▶ Data:
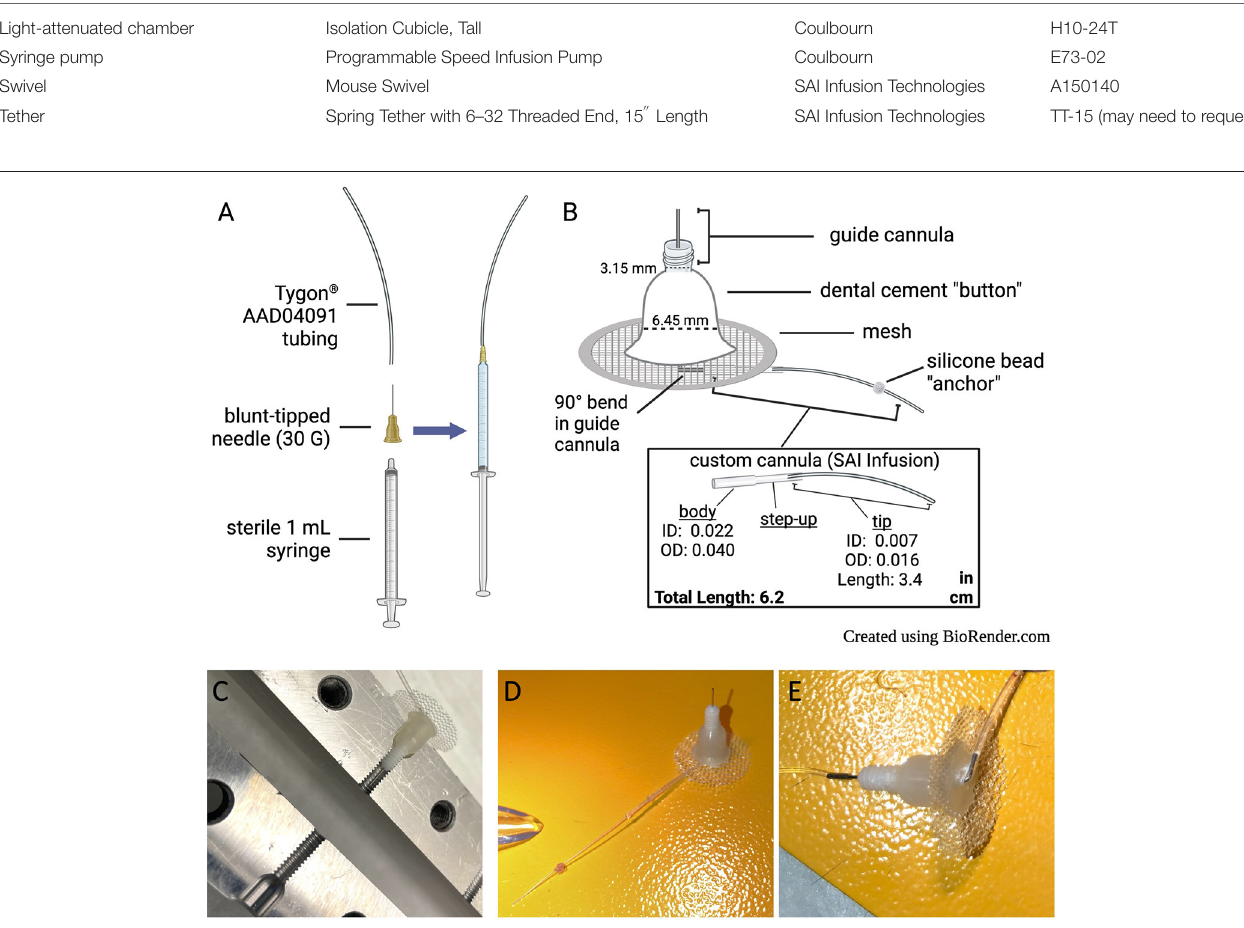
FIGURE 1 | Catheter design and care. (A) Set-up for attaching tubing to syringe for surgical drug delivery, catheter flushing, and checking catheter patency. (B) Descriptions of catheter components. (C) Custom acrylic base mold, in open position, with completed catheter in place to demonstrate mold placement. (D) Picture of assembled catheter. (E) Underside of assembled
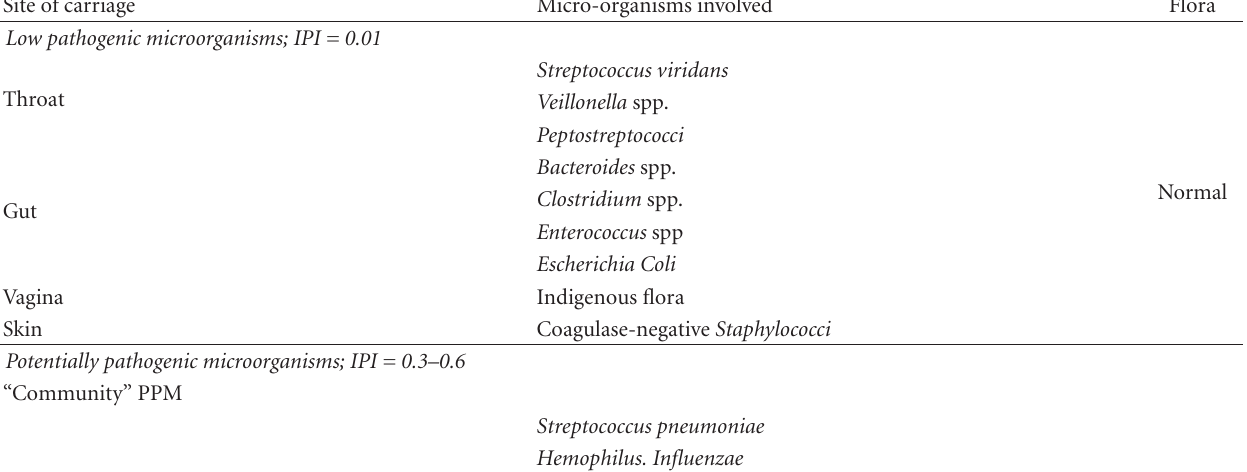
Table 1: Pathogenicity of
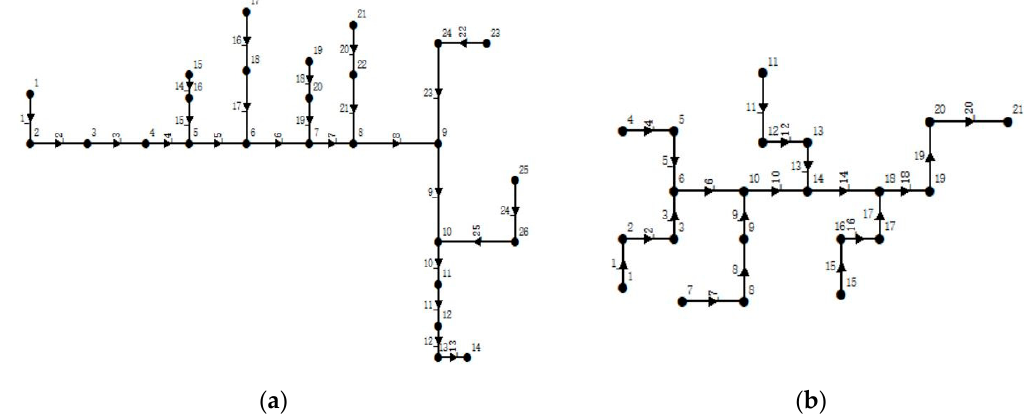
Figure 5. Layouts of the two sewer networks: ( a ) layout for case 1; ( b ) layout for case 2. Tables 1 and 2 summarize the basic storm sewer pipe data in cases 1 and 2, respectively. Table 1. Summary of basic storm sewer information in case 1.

▶ About this task: Over the whole of the material above, count the lines that contain the word "Table"; give only the number.

▶ Expected answer: 2